## What the task requires:
Copy the records below exactly, from the line containing "True or false: Near-zero" through the last line of the records. Leave the pictures out of your copy.
** Data for the task follows **
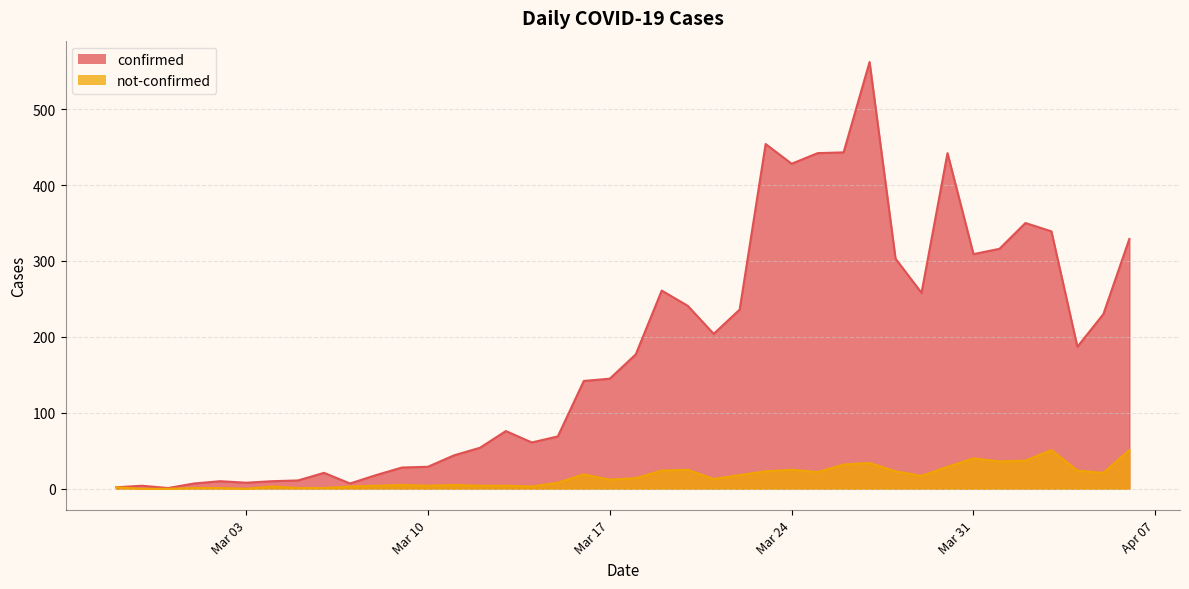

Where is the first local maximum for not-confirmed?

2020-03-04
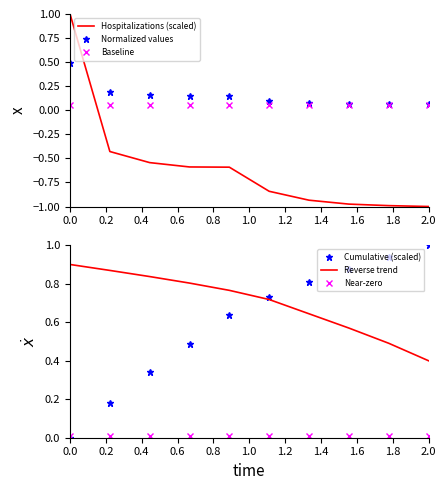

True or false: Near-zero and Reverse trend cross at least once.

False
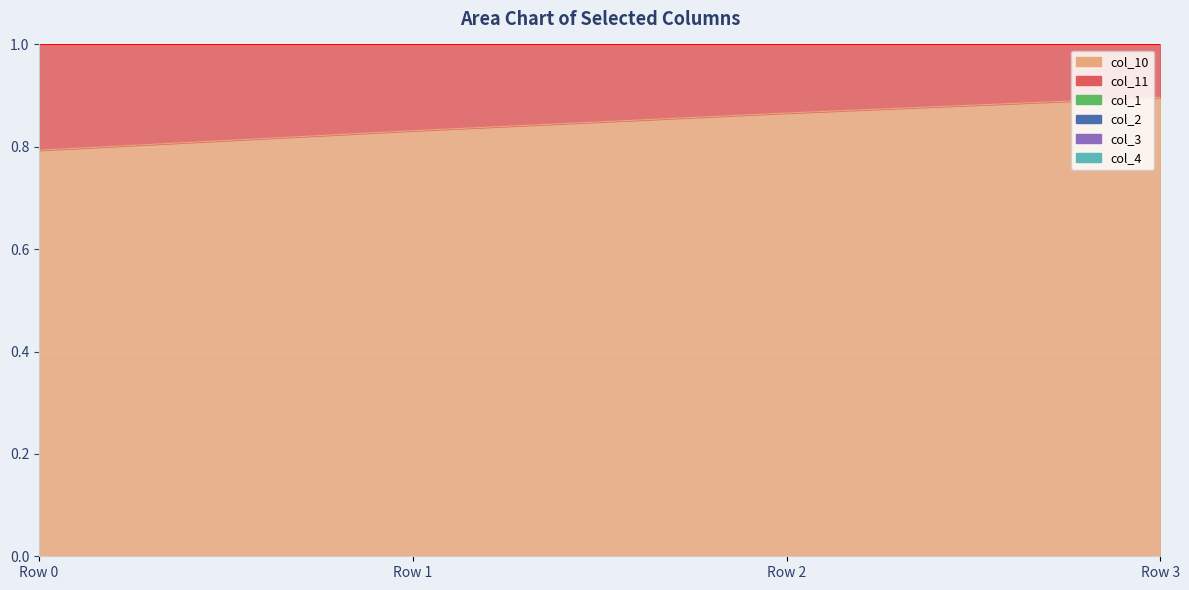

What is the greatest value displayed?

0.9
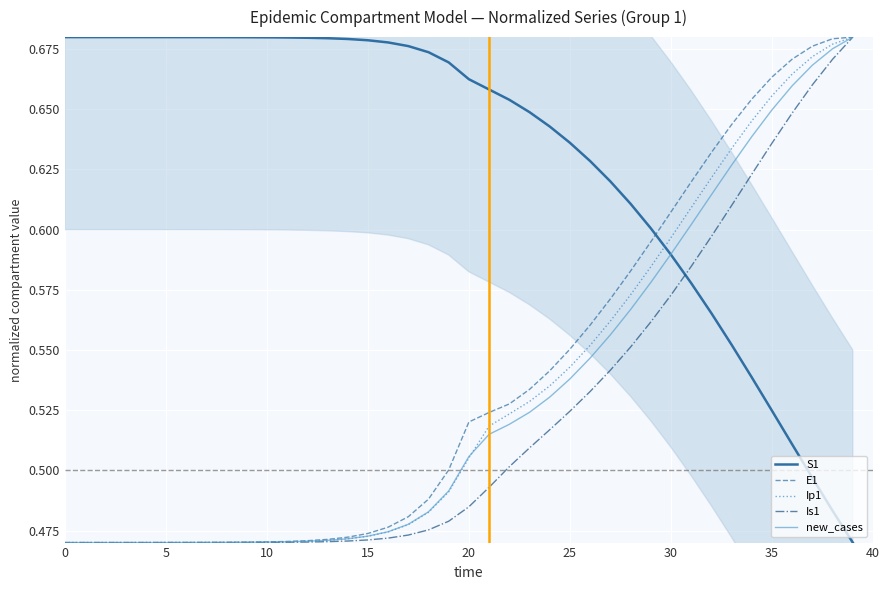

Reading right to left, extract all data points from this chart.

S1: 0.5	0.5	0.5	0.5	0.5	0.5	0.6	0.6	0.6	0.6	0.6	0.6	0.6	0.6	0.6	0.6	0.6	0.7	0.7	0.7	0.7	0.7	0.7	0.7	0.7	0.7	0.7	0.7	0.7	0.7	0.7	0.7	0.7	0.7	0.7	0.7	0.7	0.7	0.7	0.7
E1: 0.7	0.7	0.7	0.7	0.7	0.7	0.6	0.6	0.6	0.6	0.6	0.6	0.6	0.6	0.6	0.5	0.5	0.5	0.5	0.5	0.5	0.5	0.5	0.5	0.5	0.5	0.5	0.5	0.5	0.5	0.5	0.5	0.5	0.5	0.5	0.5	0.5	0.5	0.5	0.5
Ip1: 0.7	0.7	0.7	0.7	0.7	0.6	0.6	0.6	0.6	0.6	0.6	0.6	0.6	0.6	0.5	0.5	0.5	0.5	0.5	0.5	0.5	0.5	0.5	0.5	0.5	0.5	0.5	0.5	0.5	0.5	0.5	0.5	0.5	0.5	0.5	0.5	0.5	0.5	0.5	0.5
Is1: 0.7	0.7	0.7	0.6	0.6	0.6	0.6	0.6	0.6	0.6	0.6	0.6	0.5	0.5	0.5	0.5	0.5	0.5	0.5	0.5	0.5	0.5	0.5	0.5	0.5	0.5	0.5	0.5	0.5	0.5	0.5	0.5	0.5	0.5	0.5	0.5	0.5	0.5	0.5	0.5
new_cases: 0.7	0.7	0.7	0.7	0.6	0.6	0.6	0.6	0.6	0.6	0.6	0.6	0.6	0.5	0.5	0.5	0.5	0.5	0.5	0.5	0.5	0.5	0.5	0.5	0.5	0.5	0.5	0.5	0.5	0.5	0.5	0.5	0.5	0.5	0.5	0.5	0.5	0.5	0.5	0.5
** End of Data for the task **
## Solution:
True or false: Near-zero and Reverse trend cross at least once.

False

What is the greatest value displayed?

0.9

Reading right to left, extract all data points from this chart.

S1: 0.5	0.5	0.5	0.5	0.5	0.5	0.6	0.6	0.6	0.6	0.6	0.6	0.6	0.6	0.6	0.6	0.6	0.7	0.7	0.7	0.7	0.7	0.7	0.7	0.7	0.7	0.7	0.7	0.7	0.7	0.7	0.7	0.7	0.7	0.7	0.7	0.7	0.7	0.7	0.7
E1: 0.7	0.7	0.7	0.7	0.7	0.7	0.6	0.6	0.6	0.6	0.6	0.6	0.6	0.6	0.6	0.5	0.5	0.5	0.5	0.5	0.5	0.5	0.5	0.5	0.5	0.5	0.5	0.5	0.5	0.5	0.5	0.5	0.5	0.5	0.5	0.5	0.5	0.5	0.5	0.5
Ip1: 0.7	0.7	0.7	0.7	0.7	0.6	0.6	0.6	0.6	0.6	0.6	0.6	0.6	0.6	0.5	0.5	0.5	0.5	0.5	0.5	0.5	0.5	0.5	0.5	0.5	0.5	0.5	0.5	0.5	0.5	0.5	0.5	0.5	0.5	0.5	0.5	0.5	0.5	0.5	0.5
Is1: 0.7	0.7	0.7	0.6	0.6	0.6	0.6	0.6	0.6	0.6	0.6	0.6	0.5	0.5	0.5	0.5	0.5	0.5	0.5	0.5	0.5	0.5	0.5	0.5	0.5	0.5	0.5	0.5	0.5	0.5	0.5	0.5	0.5	0.5	0.5	0.5	0.5	0.5	0.5	0.5
new_cases: 0.7	0.7	0.7	0.7	0.6	0.6	0.6	0.6	0.6	0.6	0.6	0.6	0.6	0.5	0.5	0.5	0.5	0.5	0.5	0.5	0.5	0.5	0.5	0.5	0.5	0.5	0.5	0.5	0.5	0.5	0.5	0.5	0.5	0.5	0.5	0.5	0.5	0.5	0.5	0.5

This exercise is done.